Exercise directions: Change "pursuers" to "chasers" in the pursuit-evasion text, then write out everything from "2. Simplification of" down to "a finite time." with that change made.

Quoted passage:

2. Simplification of calculations using spherical-to-complex plane mapping: By introducing projection mapping, this paper projects the maneuvering range of the pursuers and evaders on a three-dimensional sphere onto the complex plane, simplifying arc surface calculations. This approach converts the coverage problem in three-dimensional space into a geometric mapping problem on the plane, significantly reducing computation complexity and improving the algorithm’s operability and efficiency.

3. Convergence analysis of the Q-learning-cover algorithm: Based on the assumption of iteration limits, this paper proves the convergence of the Q-learning-cover algorithm. By optimizing the iteration process, it ensures that pursuers can quickly find the optimal strategy to effectively cover and intercept the evader, guaranteeing convergence within a finite time.

Provided data:
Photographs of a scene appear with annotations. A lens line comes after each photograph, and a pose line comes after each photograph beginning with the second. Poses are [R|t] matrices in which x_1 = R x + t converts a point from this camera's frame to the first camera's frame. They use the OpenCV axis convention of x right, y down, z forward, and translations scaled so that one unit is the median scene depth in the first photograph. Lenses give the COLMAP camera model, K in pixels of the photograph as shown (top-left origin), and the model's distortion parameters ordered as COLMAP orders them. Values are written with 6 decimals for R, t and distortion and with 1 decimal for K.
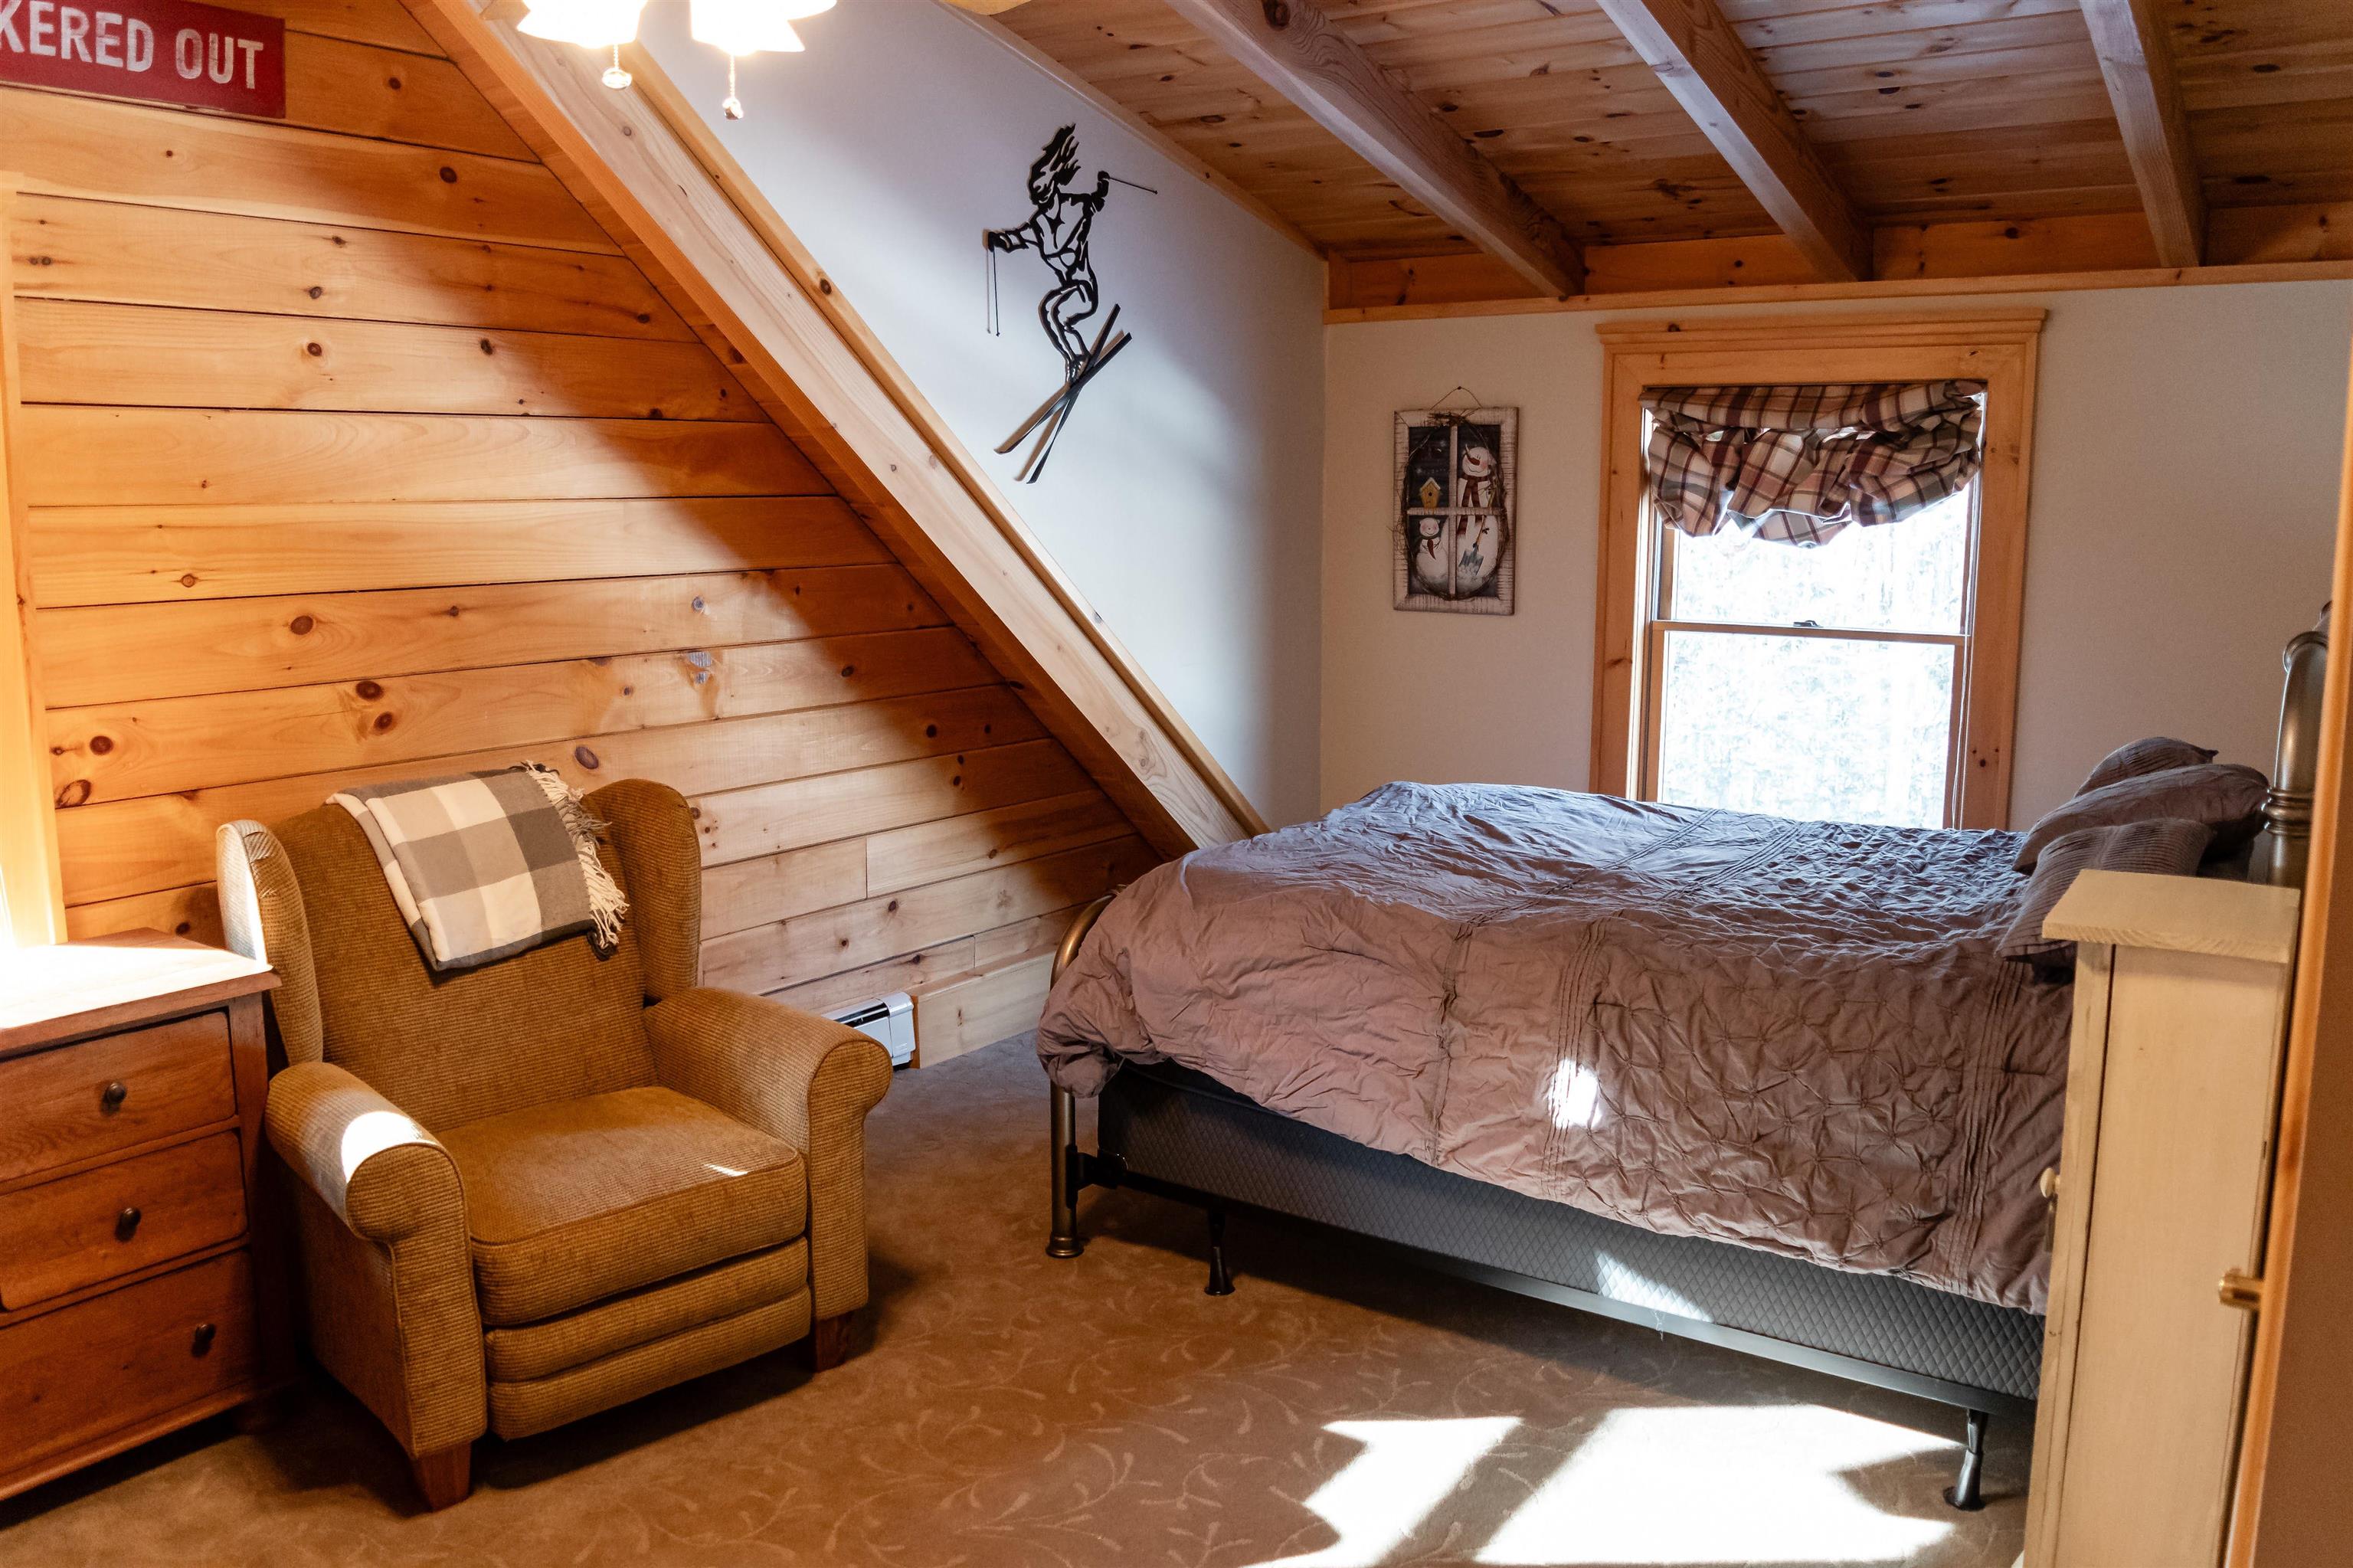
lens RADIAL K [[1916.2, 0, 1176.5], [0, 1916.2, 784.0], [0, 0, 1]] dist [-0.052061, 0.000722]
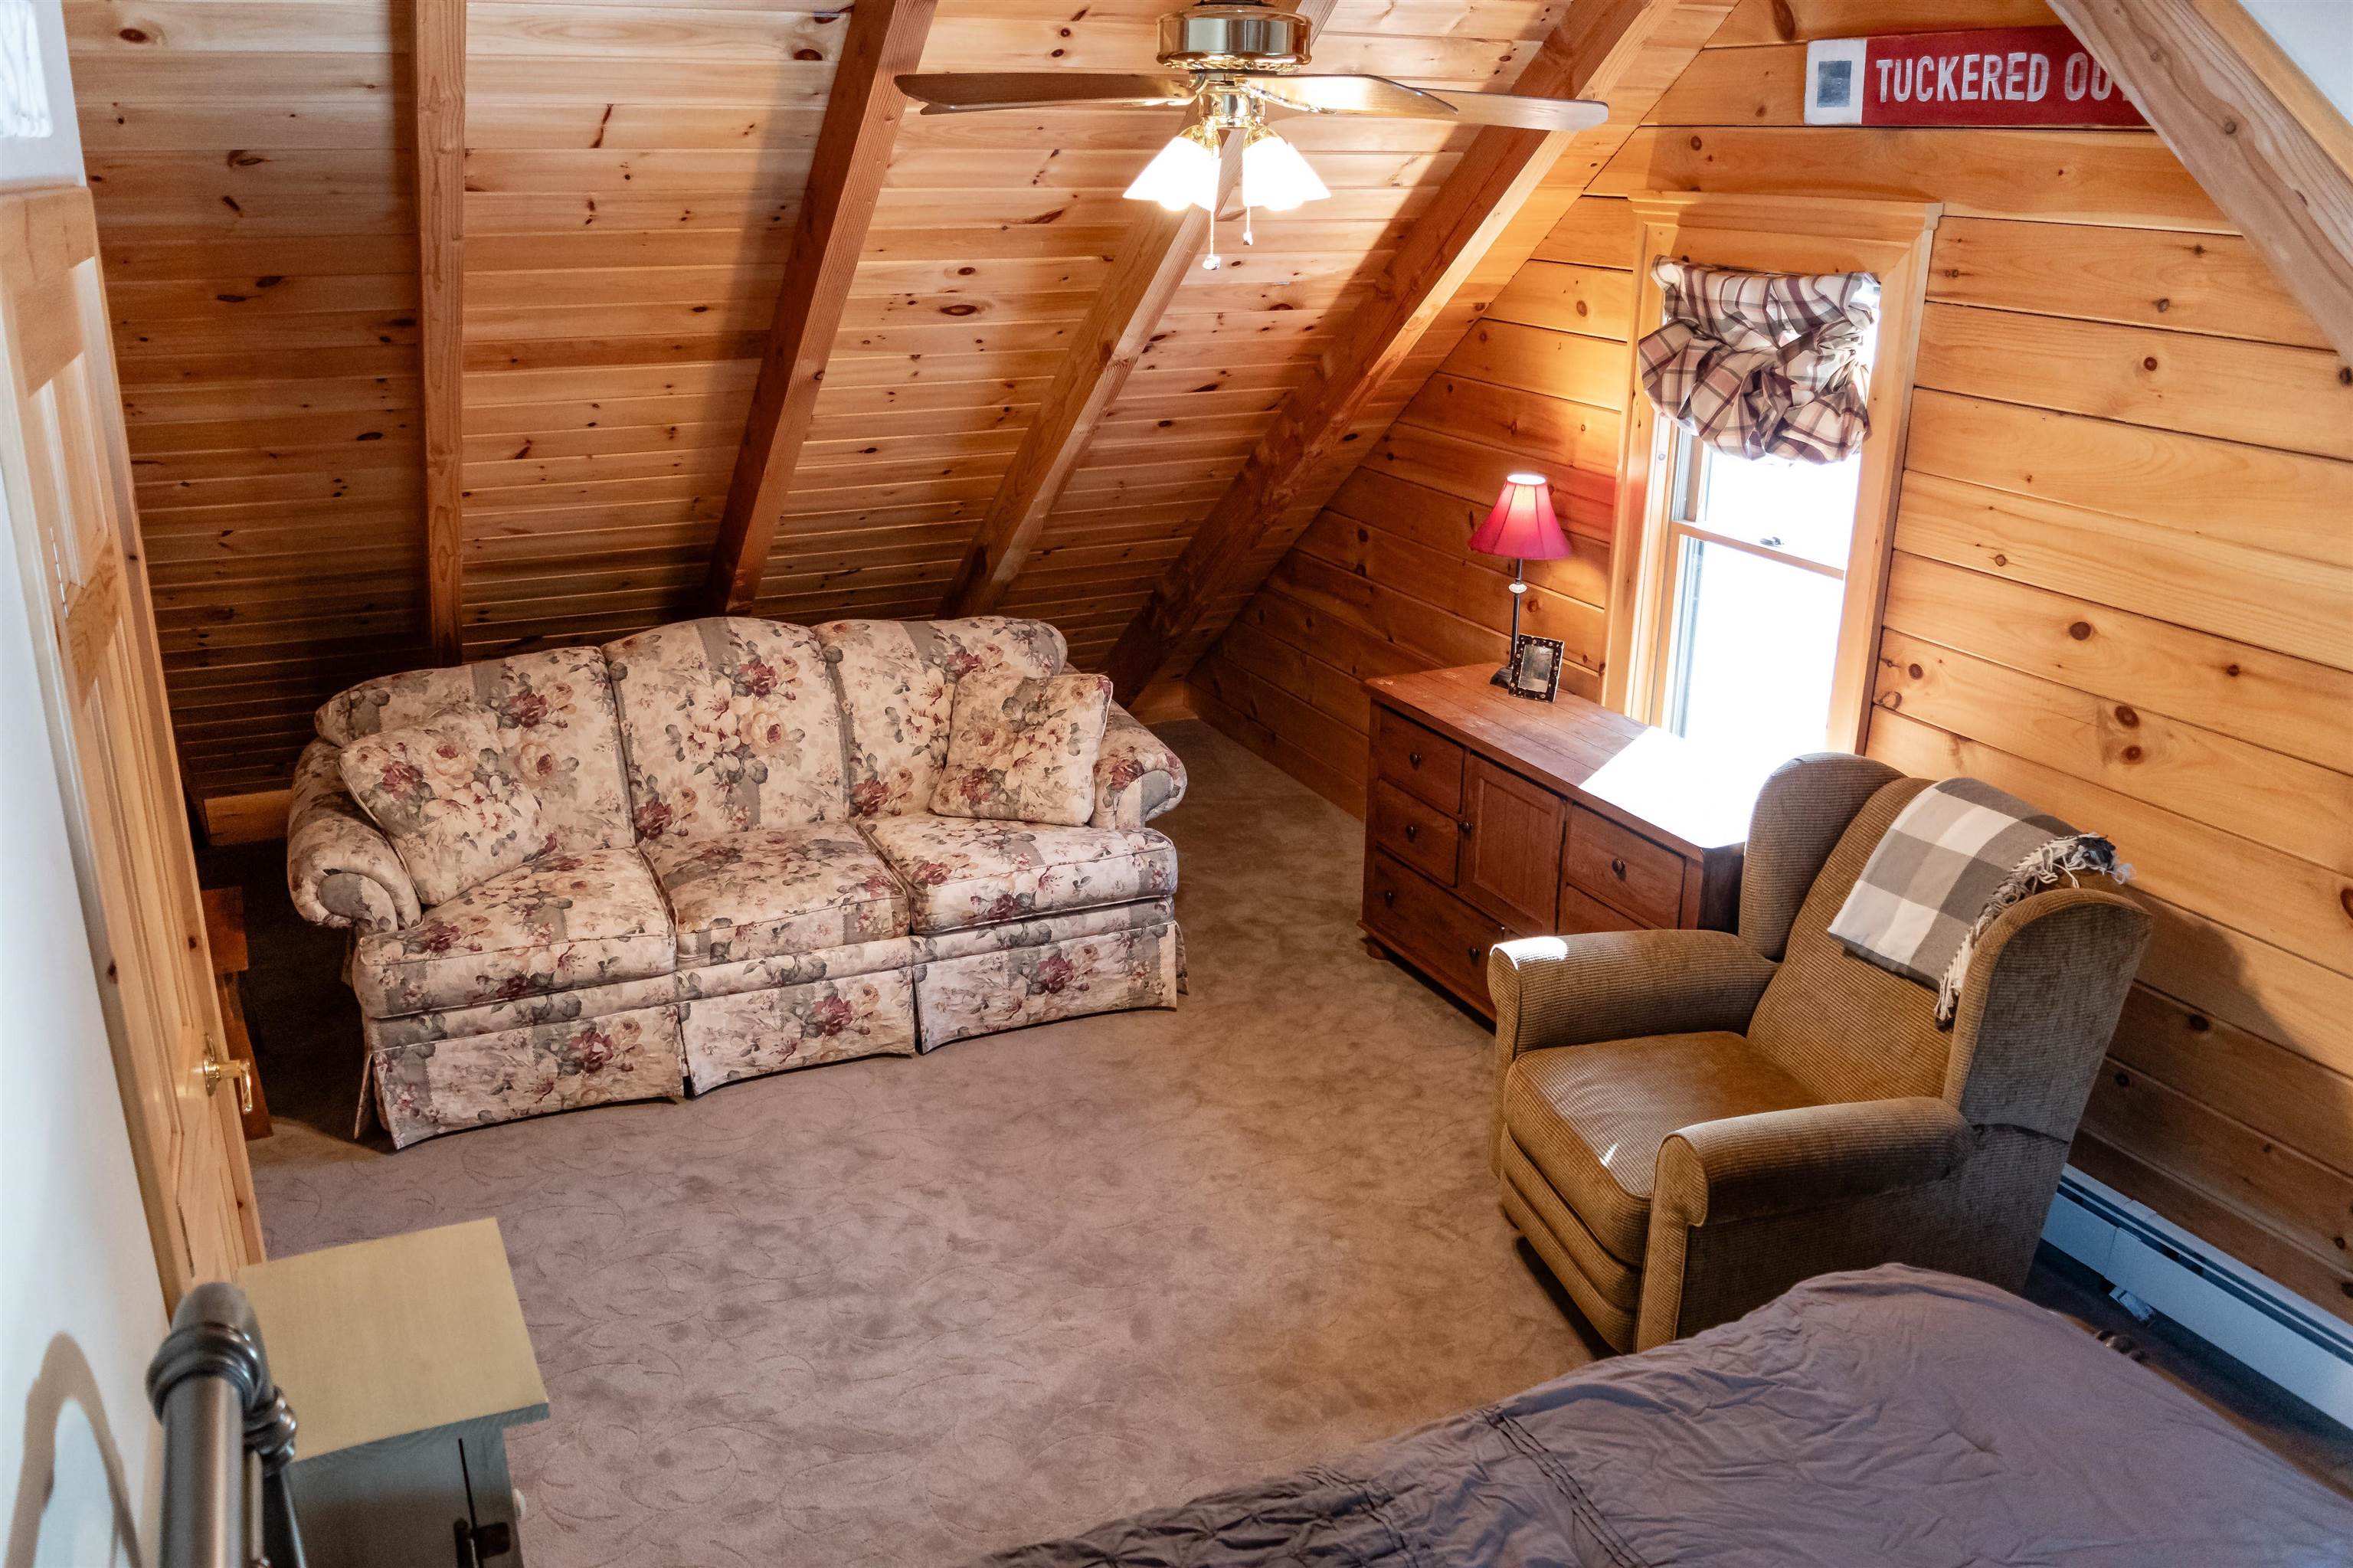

Written solution:
2. Simplification of calculations using spherical-to-complex plane mapping: By introducing projection mapping, this paper projects the maneuvering range of the chasers and evaders on a three-dimensional sphere onto the complex plane, simplifying arc surface calculations. This approach converts the coverage problem in three-dimensional space into a geometric mapping problem on the plane, significantly reducing computation complexity and improving the algorithm’s operability and efficiency.

3. Convergence analysis of the Q-learning-cover algorithm: Based on the assumption of iteration limits, this paper proves the convergence of the Q-learning-cover algorithm. By optimizing the iteration process, it ensures that chasers can quickly find the optimal strategy to effectively cover and intercept the evader, guaranteeing convergence within a finite time.